= Beginning of Section =

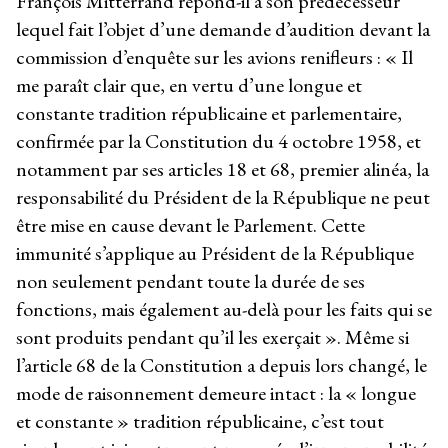
François Mitterrand répond-il à son prédécesseur
lequel fait l’objet d’une demande d’audition devant la
commission d’enquête sur les avions renifleurs : « Il
me paraît clair que, en vertu d’une longue et
constante tradition républicaine et parlementaire,
confirmée par la Constitution du 4 octobre 1958, et
notamment par ses articles 18 et 68, premier alinéa, la
responsabilité du Président de la République ne peut
être mise en cause devant le Parlement. Cette
immunité s’applique au Président de la République
non seulement pendant toute la durée de ses
fonctions, mais également au-delà pour les faits qui se
sont produits pendant qu’il les exerçait ». Même si
l’article 68 de la Constitution a depuis lors changé, le
mode de raisonnement demeure intact : la « longue
et constante » tradition républicaine, c’est tout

= End of Section =

What you are asked to do: Set down the text from the entry above word for word, keeping its line breaks, and leave out the picture.

Answer section:
François Mitterrand répond-il à son prédécesseur
lequel fait l’objet d’une demande d’audition devant la
commission d’enquête sur les avions renifleurs : « Il
me paraît clair que, en vertu d’une longue et
constante tradition républicaine et parlementaire,
confirmée par la Constitution du 4 octobre 1958, et
notamment par ses articles 18 et 68, premier alinéa, la
responsabilité du Président de la République ne peut
être mise en cause devant le Parlement. Cette
immunité s’applique au Président de la République
non seulement pendant toute la durée de ses
fonctions, mais également au-delà pour les faits qui se
sont produits pendant qu’il les exerçait ». Même si
l’article 68 de la Constitution a depuis lors changé, le
mode de raisonnement demeure intact : la « longue
et constante » tradition républicaine, c’est tout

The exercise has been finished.